Mais le seul engouement autour du record de l’heure ne suffit pas à avancer que le cyclisme actuel est nostalgique, et qu’il se rapproche petit à petit du cyclisme d’antan. En revanche, l’importance grandissante des quelques coureurs au panache démesuré est un vrai signe. Comme si certains avaient envie de vivre ce que leurs aînés ont pu connaître. Vincenzo Nibali et Alberto Contador ont remporté deux des trois grands tours en 2014, et à eux deux, comptent neuf succès sur les épreuves de trois semaines. Preuve qu’il est possible d’allier le succès avec le panache, parce que ces deux larrons font partie de ceux qui osent, qui ne se cachent pas derrière leurs coéquipiers et qui n’hésitent pas à risquer de tout perdre pour avoir ne serait-ce qu’une infime chance de gagner. C’est pour ça qu’ils sont passés à côté de quelques places d’honneur prestigieuses, mais c’est aussi grâce à leur tempérament à part qu’ils ont pu aller décrocher des bouquets qui ont fait et continuent de faire leur réputation.

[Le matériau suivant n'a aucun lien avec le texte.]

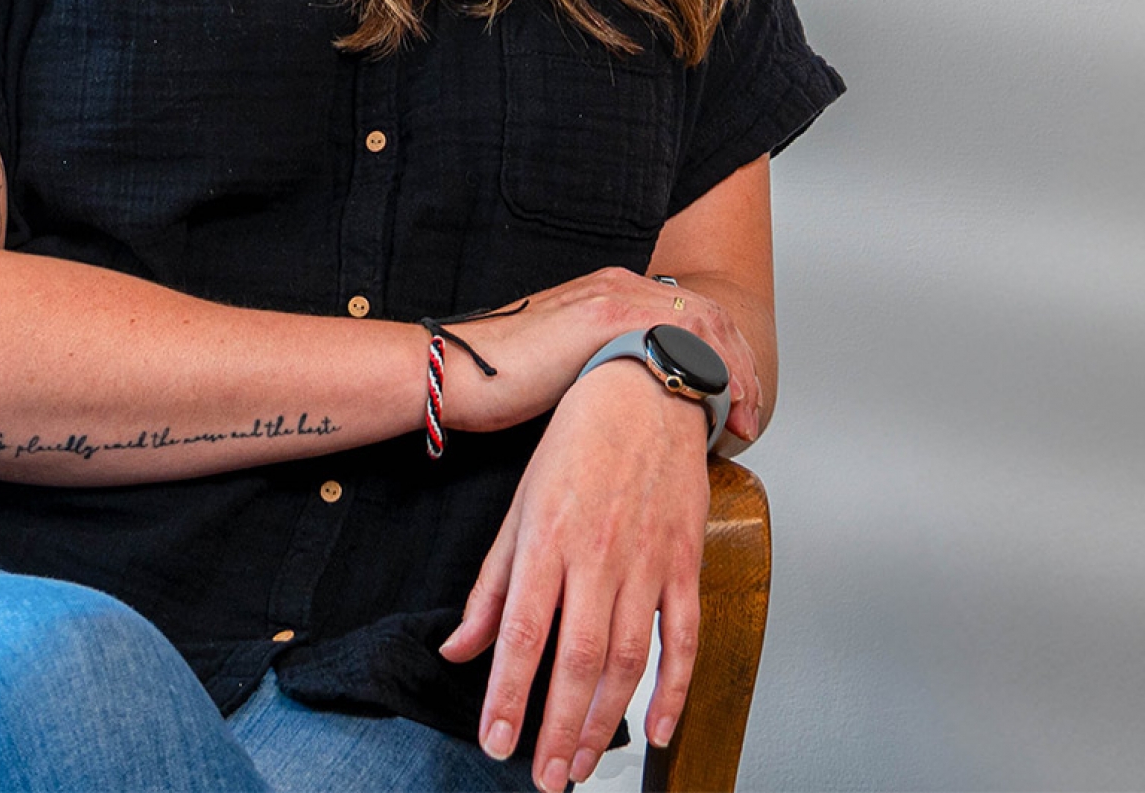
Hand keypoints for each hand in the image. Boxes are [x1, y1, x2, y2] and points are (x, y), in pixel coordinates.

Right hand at [433, 267, 765, 443]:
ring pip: (704, 322)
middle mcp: (617, 285)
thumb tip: (637, 406)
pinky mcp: (605, 316)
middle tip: (751, 415)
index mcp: (608, 294)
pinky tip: (720, 403)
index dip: (722, 358)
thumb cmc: (496, 380)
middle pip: (708, 316)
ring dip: (734, 371)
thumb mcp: (566, 371)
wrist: (454, 372)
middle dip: (740, 367)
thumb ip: (604, 371)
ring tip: (745, 416)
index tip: (734, 404)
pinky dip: (711, 369)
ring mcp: (613, 296)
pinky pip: (681, 335)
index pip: (689, 317)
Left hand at [438, 361, 710, 792]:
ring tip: (581, 762)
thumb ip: (491, 585)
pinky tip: (657, 726)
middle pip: (577, 658)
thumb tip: (459, 648)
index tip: (497, 742)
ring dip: (605, 719)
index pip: (522, 633)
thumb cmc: (576, 444)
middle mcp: (597, 555)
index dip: (509, 694)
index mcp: (546, 539)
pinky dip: (674, 687)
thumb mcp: (519, 506)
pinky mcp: (685, 562)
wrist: (647, 391)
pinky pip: (683, 635)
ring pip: (628, 657)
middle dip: (557, 727)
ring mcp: (647, 561)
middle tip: (544, 778)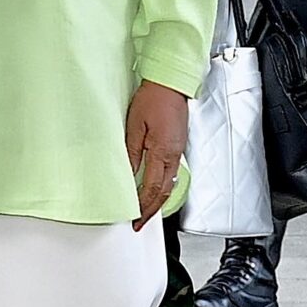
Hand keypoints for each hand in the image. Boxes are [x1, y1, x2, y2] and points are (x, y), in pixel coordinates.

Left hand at [124, 79, 187, 230]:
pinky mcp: (178, 145)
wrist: (170, 84)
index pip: (153, 188)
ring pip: (170, 184)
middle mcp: (174, 154)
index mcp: (162, 151)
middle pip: (164, 192)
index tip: (136, 218)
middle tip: (140, 222)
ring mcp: (178, 150)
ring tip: (146, 210)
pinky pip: (172, 172)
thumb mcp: (134, 126)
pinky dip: (163, 186)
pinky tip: (155, 188)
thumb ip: (132, 153)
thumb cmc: (153, 99)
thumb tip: (128, 176)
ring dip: (158, 200)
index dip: (144, 207)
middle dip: (152, 210)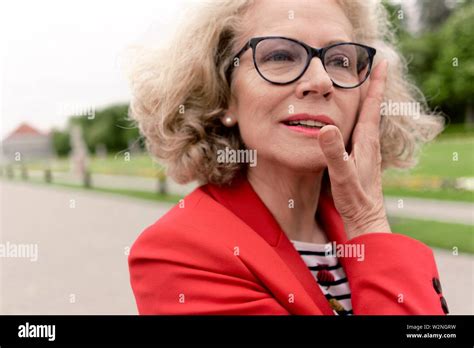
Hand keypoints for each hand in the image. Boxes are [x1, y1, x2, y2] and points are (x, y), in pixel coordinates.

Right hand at [318, 60, 390, 239]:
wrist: (365, 217)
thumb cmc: (354, 198)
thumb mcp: (341, 175)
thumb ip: (334, 153)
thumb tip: (325, 128)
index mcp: (365, 141)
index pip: (372, 106)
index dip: (376, 84)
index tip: (382, 62)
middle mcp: (369, 142)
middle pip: (372, 107)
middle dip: (373, 85)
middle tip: (373, 65)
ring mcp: (367, 150)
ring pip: (368, 117)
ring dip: (368, 99)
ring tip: (365, 84)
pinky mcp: (363, 158)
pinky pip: (363, 129)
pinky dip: (361, 116)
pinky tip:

Avec quelques autres coureurs, comme Fabian Cancellara ou Peter Sagan, ils sont les ambassadeurs du panache dans le vélo, qui nous rappelle que le cyclisme moderne n’est pas forcé d’être ennuyeux. Les coureurs ne sont pas obligés d’attendre les trois derniers kilomètres pour se livrer dans la montagne, ou la dernière difficulté des grandes classiques pour oser porter une attaque. Heureusement qu’ils sont là, parce qu’ils nous permettent d’espérer un peu, et de se rassurer. Cadel Evans et Alejandro Valverde courent intelligemment, mais il est possible de s’imposer en adoptant une autre tactique. Alors évidemment, le cyclisme d’il y a cinquante ans n’a toujours pas grand chose à voir avec celui d’aujourd’hui : les épopées de cent kilomètres n’existent plus, et les équipes ont désormais un rôle considérable dans les grandes épreuves. Mais ces quelques signes, s’ils ne retranscrivent pas véritablement le vélo qui manque à certains, ont au moins le mérite de nous y replonger un tant soit peu avec les héros d’aujourd’hui. Et c’est tant mieux.